_Problem description_
Report each line of the data that has "buttons" somewhere in it.

_Extracted entries_
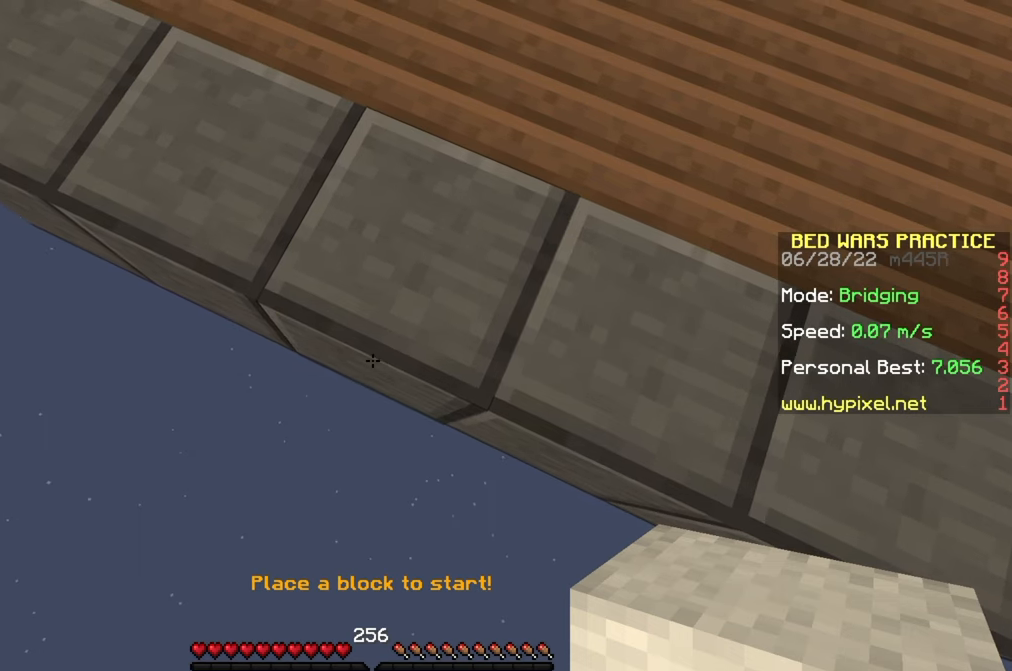
{"keys": [], "mouse": [], "events": [[83, "s", "up"], [216, "d", "down"], [250, "w", "down"], [400, "w", "up"], [450, "d", "up"]]}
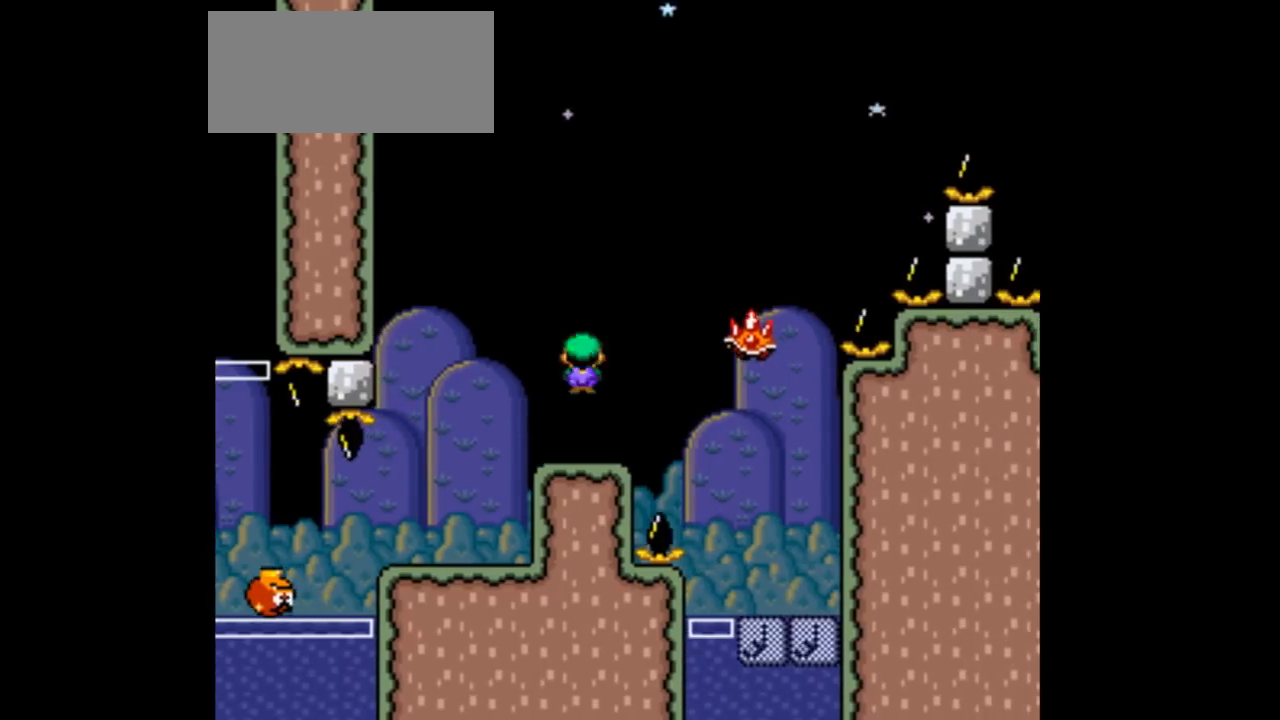
Gameplay with a controller (Nintendo layout); each line is a JSON object with the inputs held at the frame after it (dt_ms = milliseconds from this image to that frame). "events" lists button and stick changes between this image and that frame as [ms after this image, input, new state], when the widget could be followed in between. Not read: L3 R1 R3.
{"dt_ms": 500, "buttons": ["A", "Y", "DPAD_LEFT"], "events": [[33, "DPAD_RIGHT", "down"], [300, "DPAD_RIGHT", "up"], [333, "DPAD_LEFT", "down"]]}
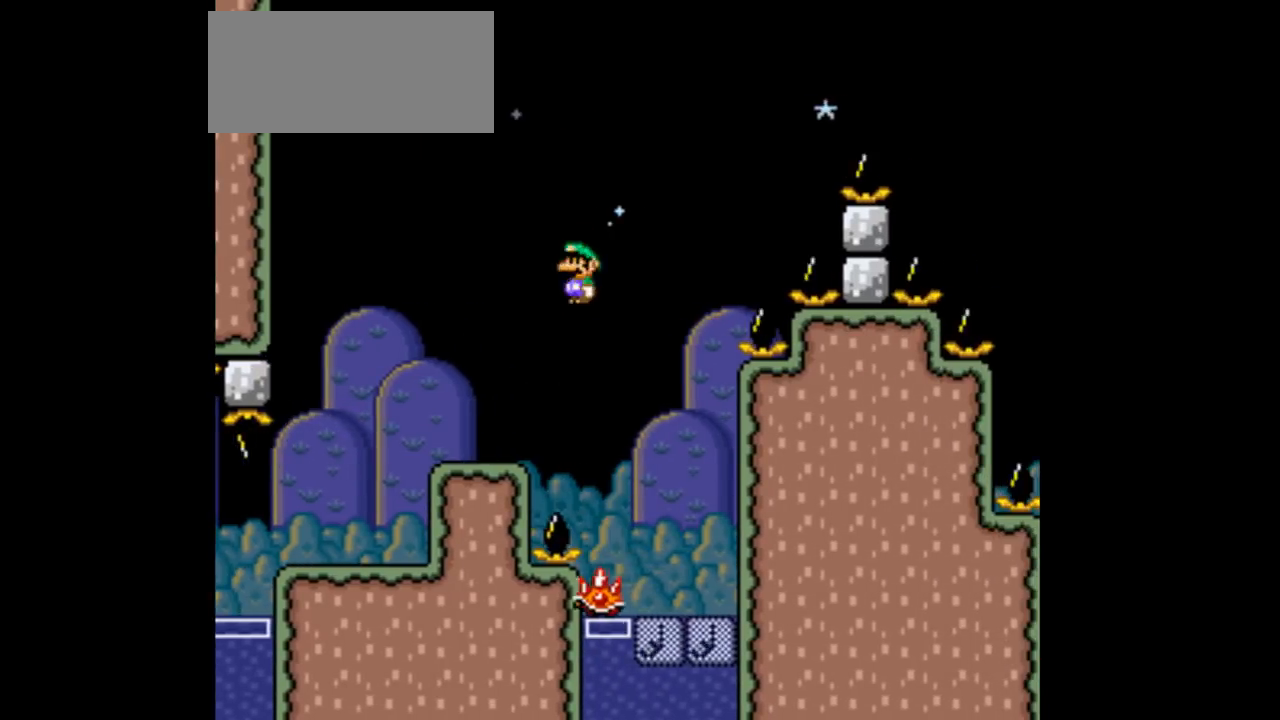
{"dt_ms": 500, "buttons": ["A", "Y"], "events": [[33, "DPAD_LEFT", "up"], [67, "DPAD_RIGHT", "down"], [333, "DPAD_RIGHT", "up"]]}
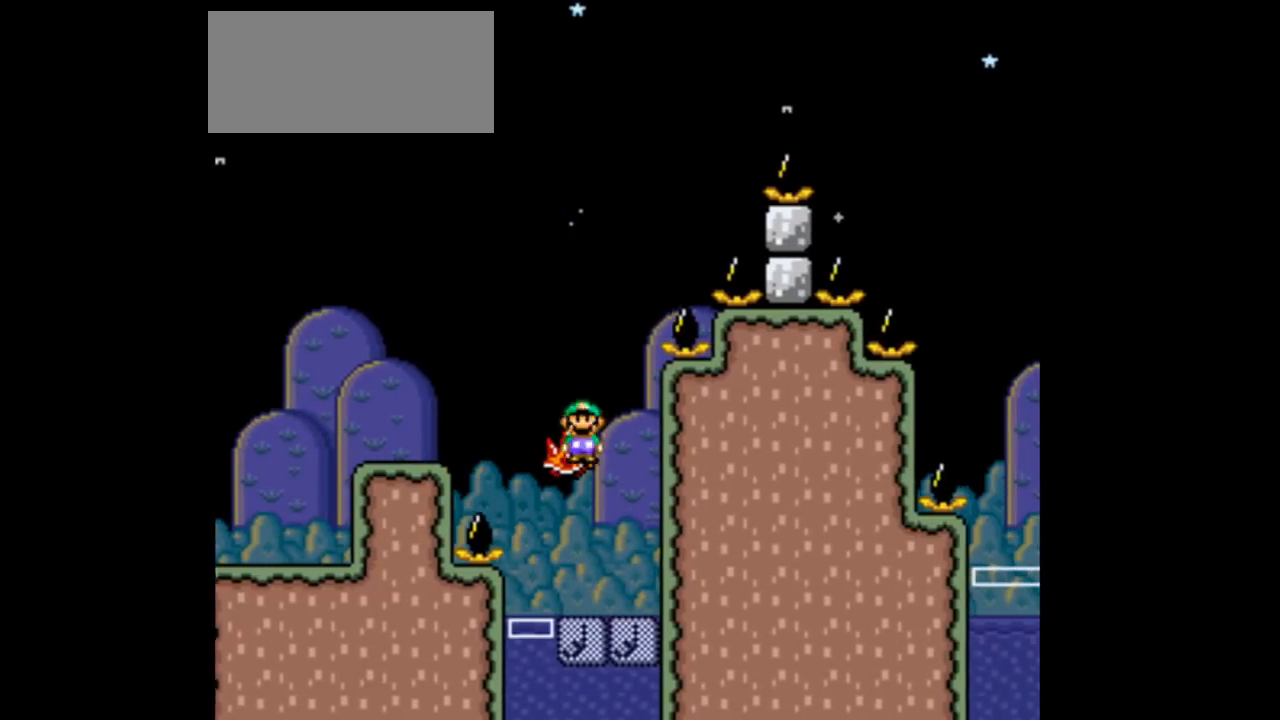
{"dt_ms": 500, "buttons": ["A", "Y"], "events": [[33, "DPAD_LEFT", "down"], [267, "DPAD_LEFT", "up"], [300, "DPAD_RIGHT", "down"], [467, "DPAD_RIGHT", "up"]]}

_Answer section_
{"dt_ms": 500, "buttons": ["A", "Y", "DPAD_LEFT"], "events": [[33, "DPAD_RIGHT", "down"], [300, "DPAD_RIGHT", "up"], [333, "DPAD_LEFT", "down"]]}
{"dt_ms": 500, "buttons": ["A", "Y"], "events": [[33, "DPAD_LEFT", "up"], [67, "DPAD_RIGHT", "down"], [333, "DPAD_RIGHT", "up"]]}
{"dt_ms": 500, "buttons": ["A", "Y"], "events": [[33, "DPAD_LEFT", "down"], [267, "DPAD_LEFT", "up"], [300, "DPAD_RIGHT", "down"], [467, "DPAD_RIGHT", "up"]]}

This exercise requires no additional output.